In the realm of magnetostatics, consider the integral form of Ampere's law:
$$ \oint_C \mathbf{B} \cdot d\mathbf{l} = \mu_0 I_{enclosed}$$
What I realized is when asked the question "what is the enclosed current enclosed by?"
The most common answer I get is "enclosed by the Amperian loop of course!"
I think this is a huge misconception, because if we look at how the integral form of Ampere's law is derived (in quasistatic situations):
$$\nabla \times \mathbf{B} = \mu_0 \mathbf{J} \longrightarrow \iint_S (\nabla \times \mathbf{B}) \cdot d\mathbf{a} = \mu_0 \iint_S \mathbf{J} \cdot d\mathbf{a} \longrightarrow \oint_C\mathbf{B} \cdot d\mathbf{a}= \mu_0 \iint_S \mathbf{J} \cdot d\mathbf{a}$$
In other words, the answer should be that the current is enclosed by the surface BOUNDED by the Amperian loop, because of the surface integral.
However, I notice that this definition of enclosed current is not without issues, because if we consider the situation below:
Both surfaces $S_1$ and $S_2$ are enclosed by the same Amperian loop, however, one may argue that the surface $S_2$ "encloses" more current than the surface $S_1$. But we know this is not true because the magnetic field for both cases should be the same, since it is the same line integral.
To resolve this, we may argue that for surface $S_2$, the current outside the Amperian loop is "not really enclosed", since it penetrates from outside the surface and exits, so the net contribution to the surface integral is zero.
But all I need to do is shade the Amperian loop to make it a closed surface, and the same argument can be applied, that the current passing through inside the Amperian loop is "not really enclosed" as well.
I think I am hugely misunderstanding something but I am not sure what it is.
Best Answer
You have highlighted the fact that you can choose *any (well belaved) surface as long as it is bounded by the Amperian loop which means that $\displaystyle \mu_0 \iint_{S_1} \mathbf{J} \cdot d\mathbf{a}=\mu_0 \iint_{S_2} \mathbf{J} \cdot d\mathbf{a} = . . . . . =\mu_0 \iint_{S_{\rm n}} \mathbf{J} \cdot d\mathbf{a} = \, . . . . .$
The analogy which is often used is that the Amperian loop and the surface are equivalent to a butterfly net.
Once the direction of integration has been chosen, clockwise in this case, the direction of the normals to the surface is defined by the right-hand rule, so in the diagram above the normals are pointing "outwards, from the surface.
Consider the surfaces defined in your diagram with normals to the surfaces being shown.
Surface $S_1$ has all the contributions from $\mathbf{J} \cdot d\mathbf{a}$ being positive.
For surface $S_2$ there are positive (blue normal) and negative (red normal) to the integral.

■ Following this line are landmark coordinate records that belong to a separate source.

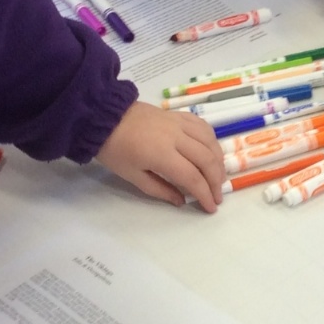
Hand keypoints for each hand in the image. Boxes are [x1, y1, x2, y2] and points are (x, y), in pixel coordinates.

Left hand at [98, 102, 224, 210]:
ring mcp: (179, 124)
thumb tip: (181, 200)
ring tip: (218, 176)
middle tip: (217, 196)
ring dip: (218, 161)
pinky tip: (211, 150)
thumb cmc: (115, 150)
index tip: (211, 208)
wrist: (104, 116)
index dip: (205, 194)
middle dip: (216, 181)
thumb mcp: (132, 176)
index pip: (193, 178)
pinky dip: (211, 140)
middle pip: (207, 160)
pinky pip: (202, 126)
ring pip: (209, 142)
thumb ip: (159, 189)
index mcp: (162, 155)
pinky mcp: (178, 115)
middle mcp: (177, 138)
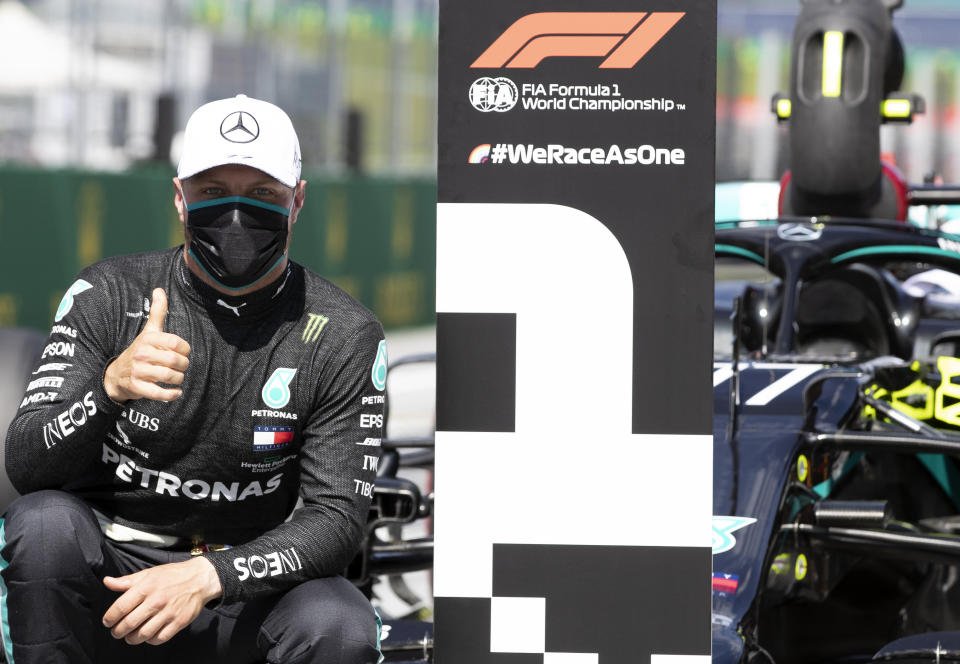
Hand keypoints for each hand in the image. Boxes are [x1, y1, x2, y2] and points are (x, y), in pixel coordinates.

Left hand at [102, 556, 221, 644]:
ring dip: (132, 639)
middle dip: (118, 631)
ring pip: (143, 634)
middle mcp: (157, 600)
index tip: (107, 621)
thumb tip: (107, 581)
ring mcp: (169, 613)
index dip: (110, 618)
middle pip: (129, 624)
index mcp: (146, 587)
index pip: (121, 607)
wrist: (200, 578)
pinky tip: (148, 635)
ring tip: (130, 636)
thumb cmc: (173, 575)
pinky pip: (159, 638)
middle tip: (116, 631)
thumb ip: (126, 580)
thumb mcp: (148, 573)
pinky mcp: (179, 622)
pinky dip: (150, 641)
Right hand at [104, 288, 190, 402]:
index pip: (177, 343)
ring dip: (179, 379)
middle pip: (175, 361)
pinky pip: (159, 393)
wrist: (116, 375)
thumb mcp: (148, 331)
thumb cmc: (140, 350)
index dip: (186, 350)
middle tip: (182, 367)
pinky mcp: (137, 387)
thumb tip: (159, 289)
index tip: (184, 353)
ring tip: (178, 378)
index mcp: (148, 339)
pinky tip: (176, 392)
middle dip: (184, 366)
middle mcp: (142, 354)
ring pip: (170, 376)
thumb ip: (157, 312)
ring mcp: (138, 371)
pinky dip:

The negative contributions cancelling out some of the positive contributions to make the integral the same as for surface $S_1$.
One way to visualise this is to imagine areas projected onto a plane perpendicular to $\mathbf J$.
Often the simplest surface to consider is the plane defined by the Amperian loop $S_0$ where the normals are all parallel to one another and to $\mathbf{J}$ which makes the integration easier to do with $\displaystyle \mu_0 \iint_{S_{\rm n}} \mathbf{J} \cdot d\mathbf{a} =\mu_0 \iint_{S_{\rm 0}} \mathbf{J} \cdot d\mathbf{a}$.
If you think about it in simple terms then the term $\mathbf{J} \cdot d\mathbf{a}$ is the same as $J\,da\,\cos \theta$ where $da\,\cos \theta$ is the projected area onto a plane and the sum of the areas will be the same for positive and negative contributions to the integral. I have tried to illustrate this below.
The term $\mathbf{J} \cdot d\mathbf{a}$ relates to a flux of charge through an area.
If no charge accumulates in the volume bounded by areas $S_0$ and $S_2$ then the flux of charge through area $S_0$ into the volume must be the same as the flux through area $S_2$ out of the volume.